La patrie de Jiri Voskovec

Jiri Voskovec, photo: CTK
0:00
/
0:00

Jiri Voskovec centenaire? On a du mal à admettre que cet homme devenu symbole du rire intelligent et de la jeunesse d'esprit, soit né il y a juste un siècle.

Jiri Voskovec,  photo: CTK
A l'école, on le surnomme le Russe car son père a été chef d'un orchestre militaire en Russie. On pourrait le surnommer aussi le Français, car sa grand-mère maternelle est née en Champagne et s'appelait Adrienne Denoncin. De plus, entre 1921 et 1924, il fréquentera le lycée Carnot de Dijon et reviendra ensuite à Prague empreint de la culture française. Mais c'est déjà à l'âge de huit ans, dans une école pragoise, qu'il fait la rencontre majeure de sa vie. Il y trouve un copain surnommé le Chinois à cause de ses yeux bridés, et cette amitié se montrera extrêmement fertile et enrichissante pour le théâtre et la culture tchèques. C'est avec ce copain, qui s'appelle Jan Werich, qu'il formera un duo de clowns irrésistibles et créera le Théâtre libéré de Prague (Osvobozené divadlo).

Le duo de clowns intelligents sait non seulement faire rire le public mais il réussit à faire rire d'une façon qui n'est pas gratuite. La verve satirique de Voskovec et Werich n'épargne personne et s'attaque d'abord à de nombreux aspects de la bêtise humaine pour aboutir à la satire politique. Dans les années trente, ils écrivent pour leur théâtre une série de pièces satiriques à succès et réalisent plusieurs films qui figureront parmi les meilleures comédies du cinéma tchèque.
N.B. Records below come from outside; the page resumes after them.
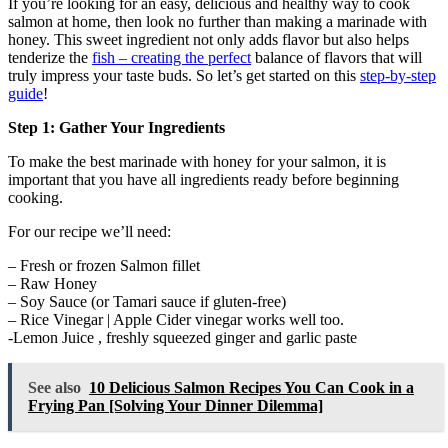
If you’re looking for an easy, delicious and healthy way to cook
salmon at home, then look no further than making a marinade with
honey. This sweet ingredient not only adds flavor but also helps
tenderize the
fish – creating the perfect
balance of flavors that will
truly impress your taste buds. So let’s get started on this
step-by-step
guide
!
Step 1: Gather Your Ingredients
To make the best marinade with honey for your salmon, it is
important that you have all ingredients ready before beginning
cooking.
For our recipe we’ll need:
– Fresh or frozen Salmon fillet
– Raw Honey
– Soy Sauce (or Tamari sauce if gluten-free)
– Rice Vinegar | Apple Cider vinegar works well too.
-Lemon Juice , freshly squeezed ginger and garlic paste
See also
10 Delicious Salmon Recipes You Can Cook in a
Frying Pan [Solving Your Dinner Dilemma]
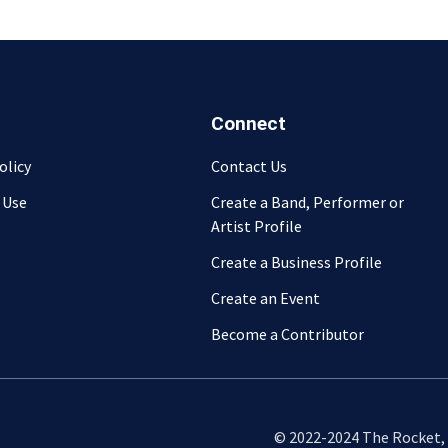
Connect
olicy
Contact Us
 Use
Create a Band, Performer or
Artist Profile
Create a Business Profile
Create an Event
Become a Contributor
© 2022-2024 The Rocket, L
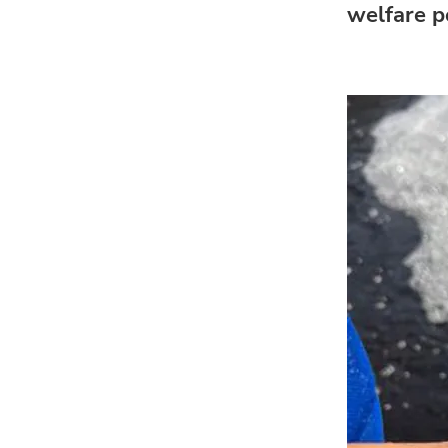
welfare po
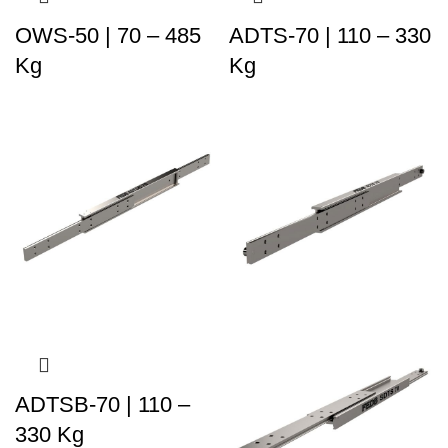
OWS-50 | 70 – 485
ADTS-70 | 110 – 330
Kg
Kg
ADTSB-70 | 110 –
330 Kg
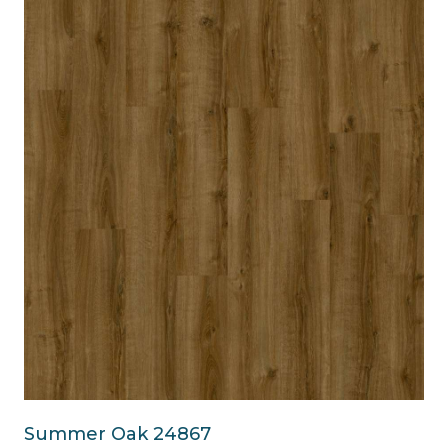
Summer Oak 24867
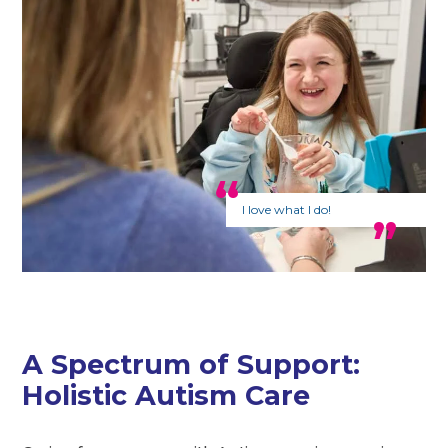
I love what I do!
A Spectrum of Support:
Holistic Autism Care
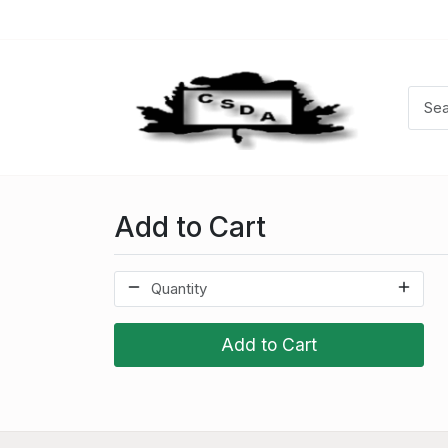
Add to Cart
Add to Cart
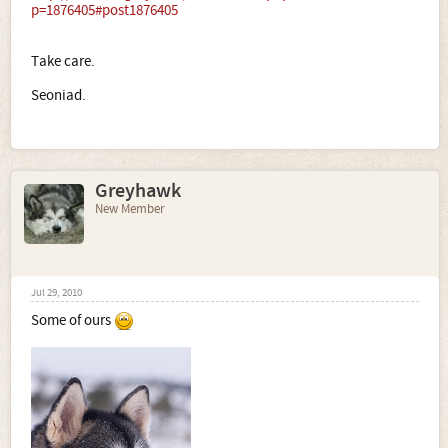
p=1876405#post1876405
Take care.
Seoniad.
Greyhawk
New Member
Jul 29, 2010
Some of ours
Ils révolutionnent le théâtre tchèque en inventant un langage théâtral nouveau où l'humour côtoie la poésie.

Leur popularité est immense mais dangereuse. Lors de la Deuxième Guerre mondiale, ils sont obligés de s'exiler aux Etats-Unis mais ils continuent à amuser et à mobiliser les Tchèques à travers la Voix d'Amérique. Après la Guerre, ils reviennent à Prague mais les temps ont changé, les communistes s'imposent dans la vie de tous les jours et la situation n'est plus favorable à l'humour corrosif et la satire politique. Tandis que Jan Werich reste dans le pays livré à l'arbitraire communiste, Jiri Voskovec choisit l'émigration aux Etats-Unis.

Peu à peu, il se fera connaître dans le monde du spectacle. La critique américaine appréciera son talent et son humour surtout dans des pièces d'Anton Tchékhov et de George Bernard Shaw, on le verra aussi à la télévision et au cinéma. En Tchécoslovaquie on connaît très peu ses succès américains que le régime cherche à occulter. Il entretient pourtant une riche correspondance avec des amis tchèques et c'est dans ses lettres qu'il révèle un aspect méconnu de son talent qui le classe parmi les meilleurs épistoliers tchèques du XXe siècle. "On dit que nous avons perdu la patrie, notre terre natale," dira-t-il en 1975, six ans avant sa mort, " mais nous avons trouvé le monde."